Hi all, this might be long, more advice needed! Re contacting OW, I do believe him when he said it was for work, but trying to convince him that he doesn't work with her any more and doesn't NEED to contact her. OK, she may have useful knowledge or contacts, but he's going to have to manage without her, in every way.
Most of Sunday given to arguing/talking, yet again. Ended OK. He promised (again) no more contact with The BEAST. He said that for the 1st time he understood why I said that. Up till now he'd not seen any harm in it, thought that after a couple of months, just for work, it would be possible and I was just saying NO WAY out of jealousy or whatever. But I convinced him that keeping in contact will prevent him from getting over her. He finally saw that and agreed, so I felt good on Sunday night that for the 1st time, my gut feeling told me I could believe him this time. But I did feel really down that he was having so much trouble getting over her, and that his feeling seem to be deeper than I thought even when we were in Germany.
Anyway, Monday he wakes up and says he was awake most of the night couldn't sleep, everything going round in his head. He had a bank holiday from work, but kids school still on (Switzerland has funny bank holiday, dpeneding on Kanton & region, & yesterday Zurich city had a bank holiday, so he had day off but kids still at school, so we had a morning just with youngest, then in PM all 3 kad school, KG or playgroup so we had 2 hours alone so went for bike ride. & Yet ANOTHER really long talk.
Basically, he said that as he lay awake he finally 'got it' He didn't love her, it was all fantasy and escapism, he is fed up with his life, doesn't like what he thinks of as our 'suburban living' we actually live on the edge of a village with only trees and fields out the window, but he hates having to drive to an out of town supermrket to do the shopping, he fnds it boring, he would love to live in the middle of London, he misses city life & the bustle, he's fed up with us having no social life. Lots of things he's not happy about, all of them he's mentioned before. He doesn't understand his role. He's fed up with his job but it's proving extremely difficult to change.
All this is worrying and I don't really know how to help him through this, but the positive is that he's realised how much he loves me, that he doesn't love her, that he's so sorry, he even cried last night as he talked even more about it. He does not cry. I can't remember the last time he cried for sure, def at birth of ds1 nearly 8 years ago. He didn't cry when he found out his mum was diagnosed with inoperable cancer. He doesn't cry. But his did last night.

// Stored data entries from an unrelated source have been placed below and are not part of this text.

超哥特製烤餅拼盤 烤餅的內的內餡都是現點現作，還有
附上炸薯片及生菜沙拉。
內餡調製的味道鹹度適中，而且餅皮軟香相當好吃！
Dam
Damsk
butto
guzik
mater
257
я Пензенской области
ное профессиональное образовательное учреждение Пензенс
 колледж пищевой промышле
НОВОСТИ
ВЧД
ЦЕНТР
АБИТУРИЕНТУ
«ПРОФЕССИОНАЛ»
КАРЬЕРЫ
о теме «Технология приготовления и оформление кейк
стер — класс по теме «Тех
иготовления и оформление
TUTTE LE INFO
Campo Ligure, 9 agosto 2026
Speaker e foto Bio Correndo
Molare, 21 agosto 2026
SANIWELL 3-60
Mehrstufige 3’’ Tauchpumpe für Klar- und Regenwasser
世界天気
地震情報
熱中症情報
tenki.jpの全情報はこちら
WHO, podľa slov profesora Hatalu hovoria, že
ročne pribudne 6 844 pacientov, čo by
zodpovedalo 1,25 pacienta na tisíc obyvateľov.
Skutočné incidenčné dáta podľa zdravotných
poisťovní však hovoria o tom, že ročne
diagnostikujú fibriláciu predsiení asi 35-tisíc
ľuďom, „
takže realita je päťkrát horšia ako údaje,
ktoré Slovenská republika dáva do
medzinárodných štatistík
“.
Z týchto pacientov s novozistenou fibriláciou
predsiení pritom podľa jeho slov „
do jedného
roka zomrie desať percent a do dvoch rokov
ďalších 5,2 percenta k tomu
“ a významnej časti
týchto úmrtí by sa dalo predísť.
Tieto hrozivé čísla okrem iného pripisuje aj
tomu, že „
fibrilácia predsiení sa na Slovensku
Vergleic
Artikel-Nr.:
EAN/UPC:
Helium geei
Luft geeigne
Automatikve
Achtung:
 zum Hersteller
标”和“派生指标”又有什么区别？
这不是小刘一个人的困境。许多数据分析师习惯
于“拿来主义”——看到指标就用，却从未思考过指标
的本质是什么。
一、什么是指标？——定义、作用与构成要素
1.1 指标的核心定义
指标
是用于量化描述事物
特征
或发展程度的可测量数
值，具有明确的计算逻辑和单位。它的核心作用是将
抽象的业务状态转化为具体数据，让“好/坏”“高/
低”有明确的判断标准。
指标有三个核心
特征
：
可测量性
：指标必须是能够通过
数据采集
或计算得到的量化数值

This morning when he went to work I told him I was worried OW would contact him he hugged me and said I don't need to worry about that, and that I don't need to worry about anything any more. I really feel for the 1st time happy. I feel like he's finally woken up, that I've got my husband back. i do worry how to resolve these things that's he's not happy about, which paved the way for the affair in the first place, but at least he's 'back' and we can work on them. And if I have to leave Switzerland, so be it. I will be very sad to leave, but our family unit is more important than where we live. Gulp.
So that's a positive turn isn't it, but doesn anyone know where I being to try and work with him and all those BIG issues? He is actively looking for another job, but aside from that I don't know where to begin, but I know we need to do something, as it was at the root of the current problem. It won't all just magically disappear.